Forest plot of comparison: I IVIG versus placebo or no intervention for suspected infection outcome: I. I Mortality from any cause

AUTHORS’ CONCLUSIONS

Results show no reduction in death or major disability at 2 years of age.

Routine administration of IVIG to prevent mortality in infants with suspected or proven neonatal infection is not recommended.

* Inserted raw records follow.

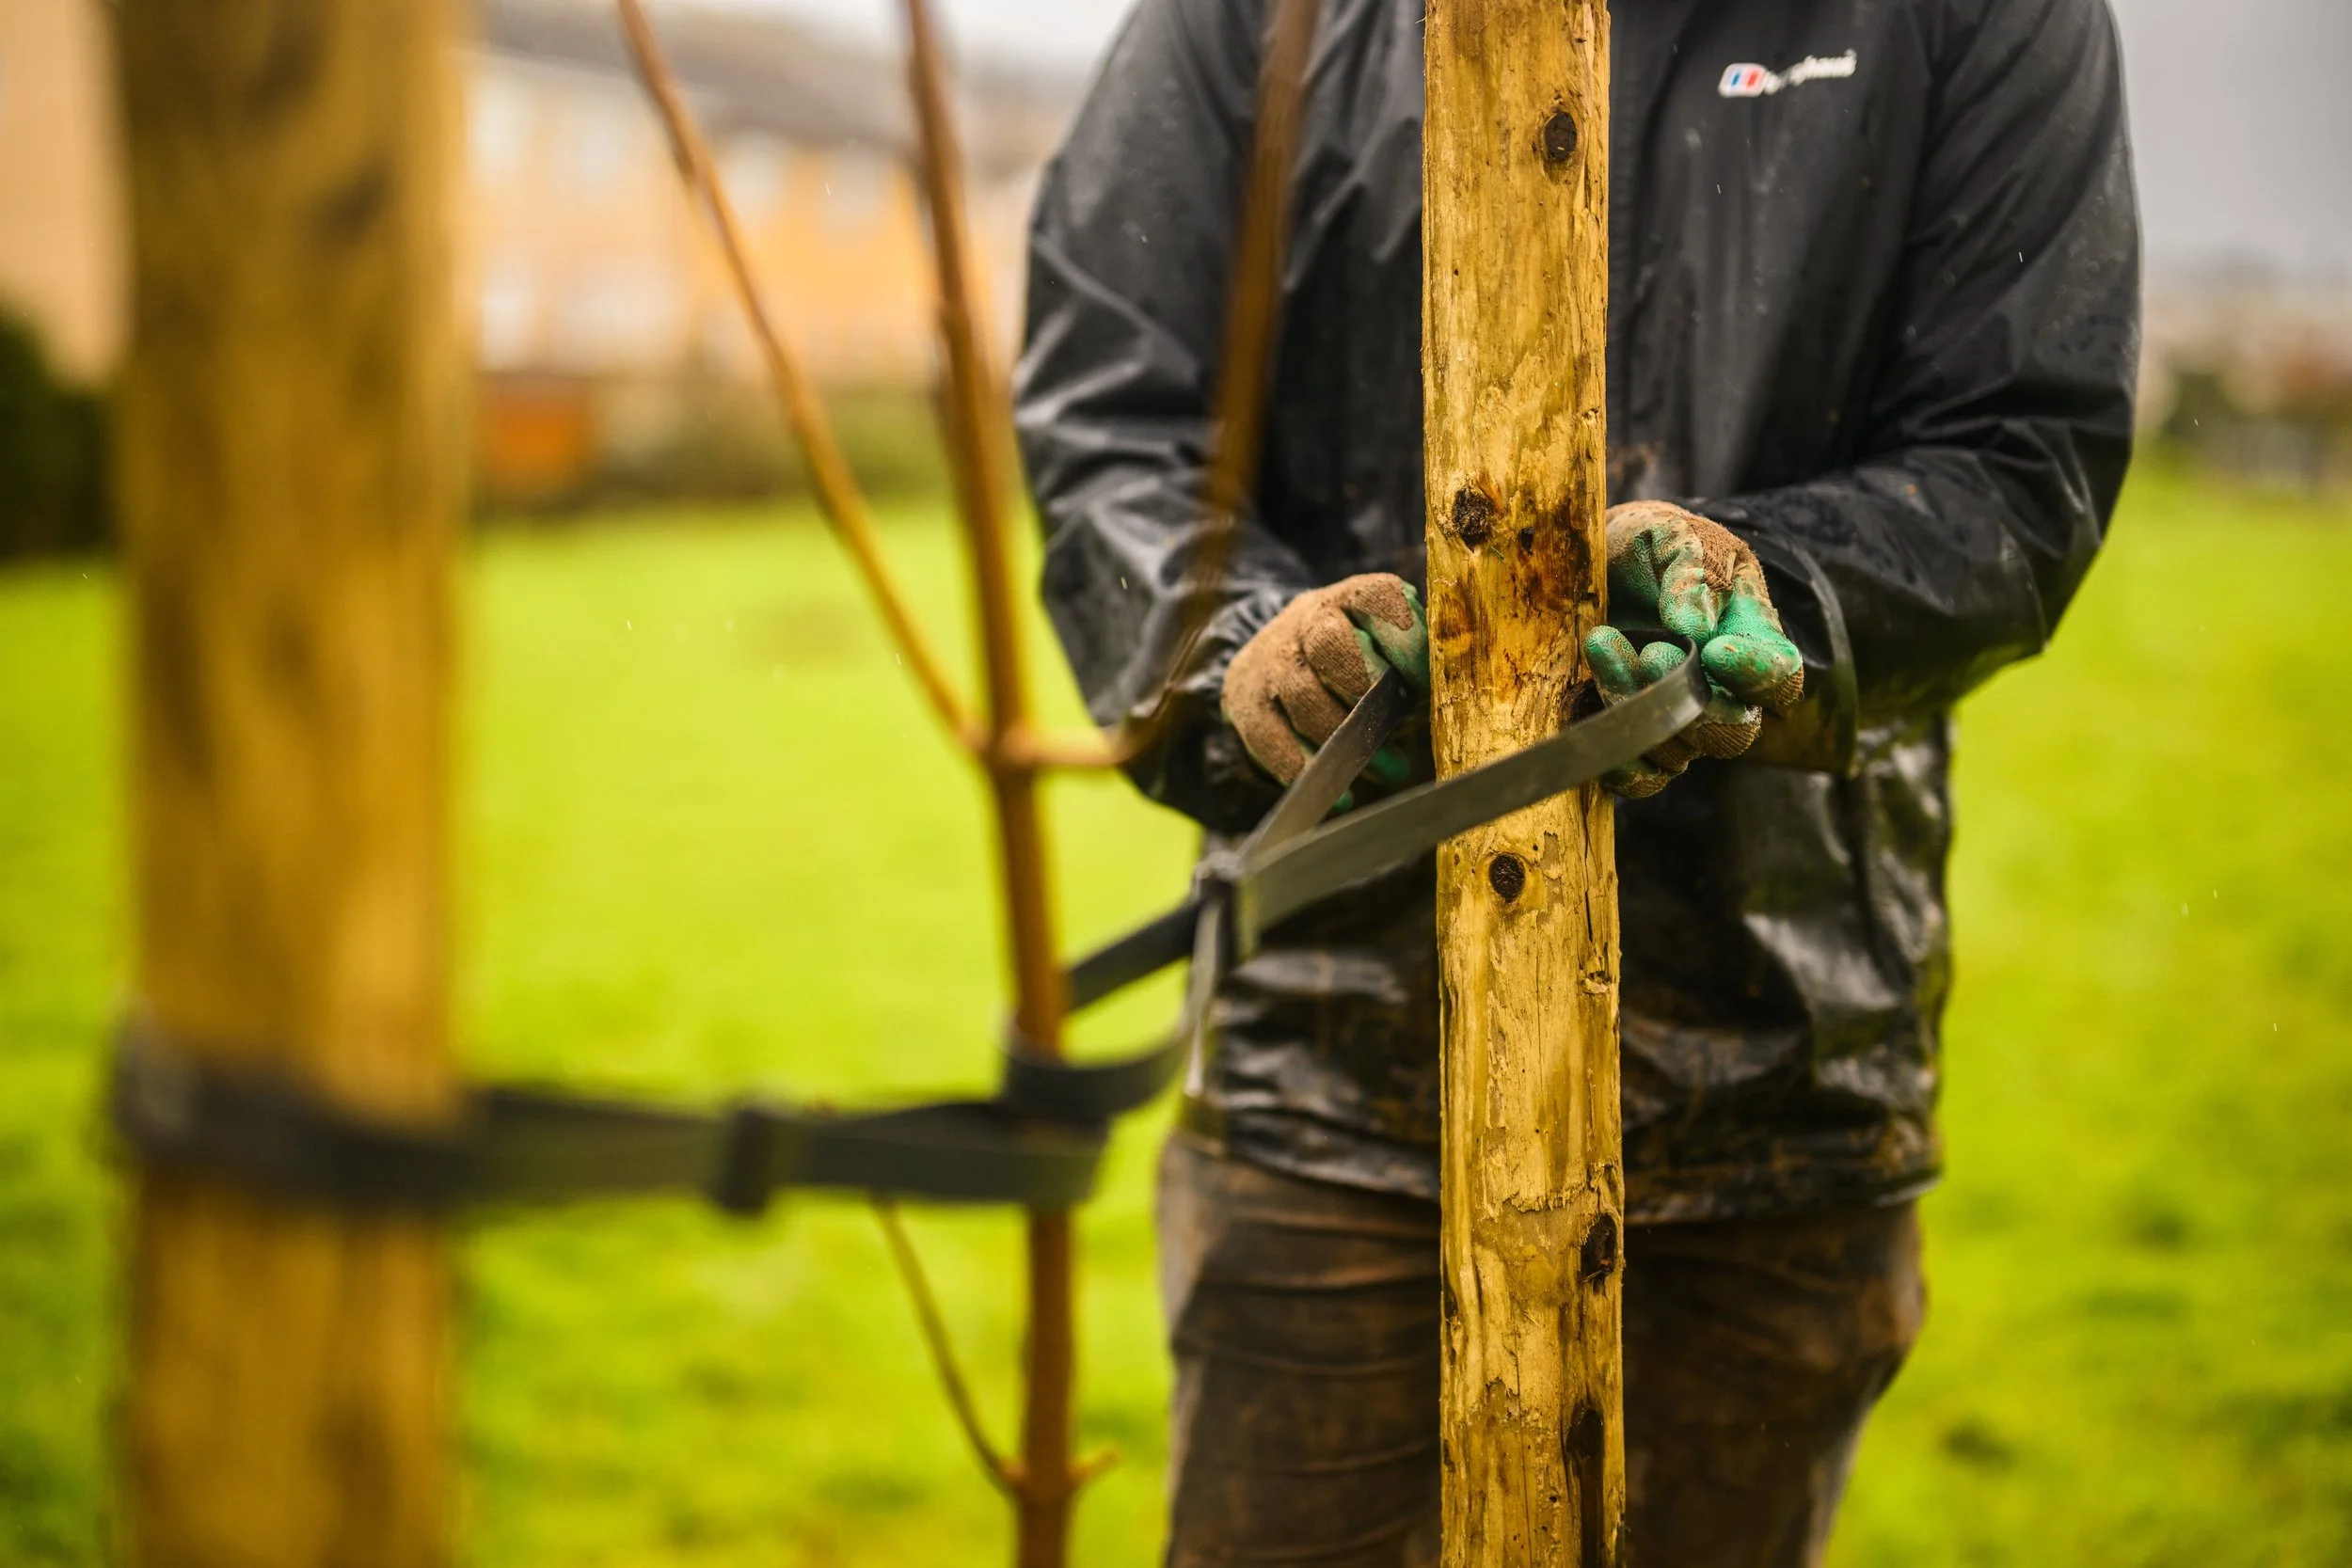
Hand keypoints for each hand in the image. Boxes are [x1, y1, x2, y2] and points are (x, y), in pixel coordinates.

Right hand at [1222, 574, 1428, 796]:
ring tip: (1391, 770)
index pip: (1376, 599)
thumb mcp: (1389, 643)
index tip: (1426, 682)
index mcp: (1351, 598)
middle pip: (1329, 644)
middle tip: (1399, 722)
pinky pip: (1270, 737)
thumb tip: (1446, 694)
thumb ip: (1418, 659)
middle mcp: (1306, 621)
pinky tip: (1342, 795)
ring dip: (1347, 738)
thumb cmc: (1357, 659)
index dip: (1404, 640)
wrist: (1278, 657)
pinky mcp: (1246, 704)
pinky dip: (1306, 768)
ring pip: (1302, 695)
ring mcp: (1271, 662)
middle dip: (1367, 686)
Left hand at [1584, 502, 1803, 798]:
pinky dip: (1618, 762)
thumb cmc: (1653, 547)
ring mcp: (1678, 721)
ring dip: (1635, 705)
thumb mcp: (1679, 538)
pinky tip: (1590, 722)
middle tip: (1651, 652)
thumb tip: (1695, 628)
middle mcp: (1723, 693)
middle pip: (1733, 732)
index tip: (1718, 652)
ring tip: (1601, 643)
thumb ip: (1695, 572)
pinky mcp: (1635, 737)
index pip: (1780, 677)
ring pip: (1676, 751)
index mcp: (1753, 640)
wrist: (1602, 563)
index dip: (1758, 675)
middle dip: (1688, 699)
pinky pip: (1641, 777)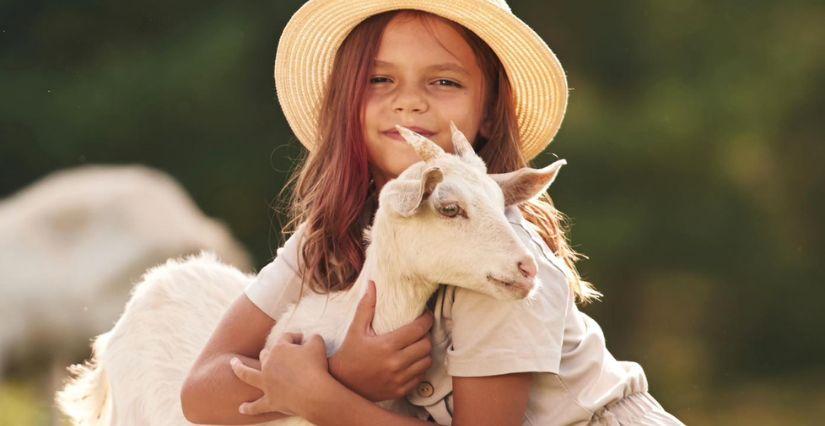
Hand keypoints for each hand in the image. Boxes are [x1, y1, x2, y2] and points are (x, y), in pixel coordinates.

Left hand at [230, 332, 329, 416]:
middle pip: (265, 353)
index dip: (296, 337)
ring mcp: (266, 383)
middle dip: (269, 351)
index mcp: (280, 349)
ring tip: (234, 365)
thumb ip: (313, 338)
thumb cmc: (316, 366)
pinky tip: (241, 408)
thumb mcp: (317, 344)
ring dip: (240, 369)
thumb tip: (311, 338)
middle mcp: (268, 364)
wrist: (313, 392)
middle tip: (276, 352)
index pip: (286, 338)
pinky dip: (249, 408)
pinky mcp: (269, 400)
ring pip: (248, 374)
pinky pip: (256, 405)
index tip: (304, 340)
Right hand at [329, 280, 433, 401]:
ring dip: (424, 352)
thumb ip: (366, 306)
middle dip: (426, 336)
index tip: (425, 315)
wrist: (342, 383)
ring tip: (417, 346)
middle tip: (420, 331)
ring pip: (426, 362)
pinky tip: (411, 362)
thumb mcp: (356, 329)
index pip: (418, 329)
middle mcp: (395, 363)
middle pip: (426, 345)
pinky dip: (419, 368)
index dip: (426, 320)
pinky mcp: (400, 390)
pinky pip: (420, 377)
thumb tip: (372, 284)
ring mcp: (399, 379)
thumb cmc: (349, 353)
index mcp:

No further research is recommended to test current IVIG preparations.

Comments

This large study included around 4,000 neonates have made a clear answer to the ever repeated logic question concerning the use of IVIG to prevent or treat suspected or proven sepsis in the immunocompromised newborn infants. The authors further recommended no further researches in this topic.

Citation

Ohlsson A, Lacy JB. Intravenous immunoglobulin for suspected or proven infection in neonates. Cochrane Database Syst Rev 2013:CD001239. DOI: 10.1002/14651858.CD001239.pub4.